Objective: To identify the presence of subclinical atherosclerosis in patients with psoriatic arthritis (PsA) and healthy controls using intima-media thickness (IMT), coronary flow reserve (CFR), and the plasma concentration of asymmetric dimethylarginine (ADMA), to evaluate the correlations among ADMA, IMT, and CFR.
Methods: The study involved 22 patients who fulfilled the ClASsification of Psoriatic ARthritis study group criteria for PsA and a cohort of 35 healthy controls with no history or current signs of coronary artery disease (CAD). Common carotid IMT was measured using high-resolution B-mode ultrasonography. Dipyridamole transthoracic stress echocardiography was used to evaluate CFR. Blood samples were obtained to assess ADMA levels. The clinical manifestations were recorded. All patients were treated with disease-modifying antirheumatic drug, but none had received any biological or steroid therapy.
Results: Plasma ADMA levels were significantly higher in the patients with PsA (0.71 ± 0.07 μmol/l vs 0.48 ± 0.07 μmol/l; p = 0.00) and CFR was significantly reduced in that group (2.86 ± 0.70 vs 3.3 ± 0.43; p < 0.01) compared to controls. Common carotid IMT was greater in the patients with PsA, but the difference was not significant (0.64 ± 0.26 mm vs 0.62 ± 0.5 mm; p = 0.65).
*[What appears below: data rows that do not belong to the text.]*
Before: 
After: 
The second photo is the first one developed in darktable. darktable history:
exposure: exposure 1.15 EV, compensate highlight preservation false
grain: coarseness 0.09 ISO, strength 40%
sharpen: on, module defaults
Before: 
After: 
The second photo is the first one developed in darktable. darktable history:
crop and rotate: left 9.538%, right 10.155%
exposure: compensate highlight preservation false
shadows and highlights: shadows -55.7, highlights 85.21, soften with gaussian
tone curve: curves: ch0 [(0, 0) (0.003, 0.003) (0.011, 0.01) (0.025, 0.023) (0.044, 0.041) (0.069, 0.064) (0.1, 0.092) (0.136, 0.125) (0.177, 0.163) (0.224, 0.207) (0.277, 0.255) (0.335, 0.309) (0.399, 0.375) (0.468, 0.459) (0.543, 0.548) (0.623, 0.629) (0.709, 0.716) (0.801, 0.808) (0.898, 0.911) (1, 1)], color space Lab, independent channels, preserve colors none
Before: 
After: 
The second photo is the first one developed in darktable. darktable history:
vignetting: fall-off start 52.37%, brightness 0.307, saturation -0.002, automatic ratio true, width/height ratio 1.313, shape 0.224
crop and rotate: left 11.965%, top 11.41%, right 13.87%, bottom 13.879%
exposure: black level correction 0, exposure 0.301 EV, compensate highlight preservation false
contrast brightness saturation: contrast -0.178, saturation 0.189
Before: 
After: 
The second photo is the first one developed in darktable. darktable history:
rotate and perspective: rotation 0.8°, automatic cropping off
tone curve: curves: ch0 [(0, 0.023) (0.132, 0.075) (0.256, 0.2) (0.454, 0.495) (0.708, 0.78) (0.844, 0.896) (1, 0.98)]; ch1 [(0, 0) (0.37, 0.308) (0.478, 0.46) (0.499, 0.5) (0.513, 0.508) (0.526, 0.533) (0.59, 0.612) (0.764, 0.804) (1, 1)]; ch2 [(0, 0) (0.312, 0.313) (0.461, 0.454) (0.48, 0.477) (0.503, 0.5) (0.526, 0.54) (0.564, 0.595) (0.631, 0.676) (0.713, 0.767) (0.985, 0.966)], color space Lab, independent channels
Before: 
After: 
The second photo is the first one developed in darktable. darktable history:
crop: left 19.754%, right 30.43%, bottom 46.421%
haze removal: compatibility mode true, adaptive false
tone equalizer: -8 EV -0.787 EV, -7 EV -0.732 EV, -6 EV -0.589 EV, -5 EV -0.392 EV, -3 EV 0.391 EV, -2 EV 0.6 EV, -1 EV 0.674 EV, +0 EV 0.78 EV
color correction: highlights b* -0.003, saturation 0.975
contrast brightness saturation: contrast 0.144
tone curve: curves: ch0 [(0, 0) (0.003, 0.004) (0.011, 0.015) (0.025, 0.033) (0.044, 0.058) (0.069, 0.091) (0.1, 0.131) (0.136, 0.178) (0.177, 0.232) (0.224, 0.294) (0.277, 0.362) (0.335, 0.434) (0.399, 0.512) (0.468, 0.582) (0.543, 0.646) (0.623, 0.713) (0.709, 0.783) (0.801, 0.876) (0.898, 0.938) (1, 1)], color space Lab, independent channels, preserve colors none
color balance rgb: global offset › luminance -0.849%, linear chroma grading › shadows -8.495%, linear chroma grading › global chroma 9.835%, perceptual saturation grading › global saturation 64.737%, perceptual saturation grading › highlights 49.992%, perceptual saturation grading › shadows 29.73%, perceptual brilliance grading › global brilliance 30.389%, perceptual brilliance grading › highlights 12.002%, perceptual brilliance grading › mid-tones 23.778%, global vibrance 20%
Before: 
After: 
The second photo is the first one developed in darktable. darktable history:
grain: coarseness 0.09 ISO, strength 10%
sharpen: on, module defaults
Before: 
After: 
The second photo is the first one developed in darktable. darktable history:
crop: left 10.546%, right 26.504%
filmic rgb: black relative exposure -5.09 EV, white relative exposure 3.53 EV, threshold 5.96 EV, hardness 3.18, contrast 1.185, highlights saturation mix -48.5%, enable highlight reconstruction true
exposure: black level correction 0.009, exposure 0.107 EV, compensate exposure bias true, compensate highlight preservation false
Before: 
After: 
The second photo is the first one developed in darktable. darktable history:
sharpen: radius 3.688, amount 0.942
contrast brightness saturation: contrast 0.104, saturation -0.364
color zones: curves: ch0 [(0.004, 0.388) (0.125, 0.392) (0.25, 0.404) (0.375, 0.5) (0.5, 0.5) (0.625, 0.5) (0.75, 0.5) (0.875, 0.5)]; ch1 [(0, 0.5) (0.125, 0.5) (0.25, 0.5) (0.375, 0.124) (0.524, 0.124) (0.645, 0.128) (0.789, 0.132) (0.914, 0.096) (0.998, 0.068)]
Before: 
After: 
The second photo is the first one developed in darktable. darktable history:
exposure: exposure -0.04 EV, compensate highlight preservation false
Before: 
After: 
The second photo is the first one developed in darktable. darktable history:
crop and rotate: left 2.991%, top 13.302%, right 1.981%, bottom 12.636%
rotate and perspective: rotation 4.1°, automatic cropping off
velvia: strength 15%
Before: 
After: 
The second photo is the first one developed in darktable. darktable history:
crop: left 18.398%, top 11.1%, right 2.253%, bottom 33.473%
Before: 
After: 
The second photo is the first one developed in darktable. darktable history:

There was a significant correlation between CFR and plasma ADMA levels in the PsA group (R = 0.28; p < 0.01), but no correlation between plasma ADMA levels and IMT (R = 0.02; p = 0.32), Disease Activity Score 28 (p = 0.52), or Psoriasis Area and Severity Index (p = 0.98).
Conclusion: Our patients with PsA showed a profile of subclinical atherosclerosis. ADMA may be a useful marker of endothelial dysfunction in PsA.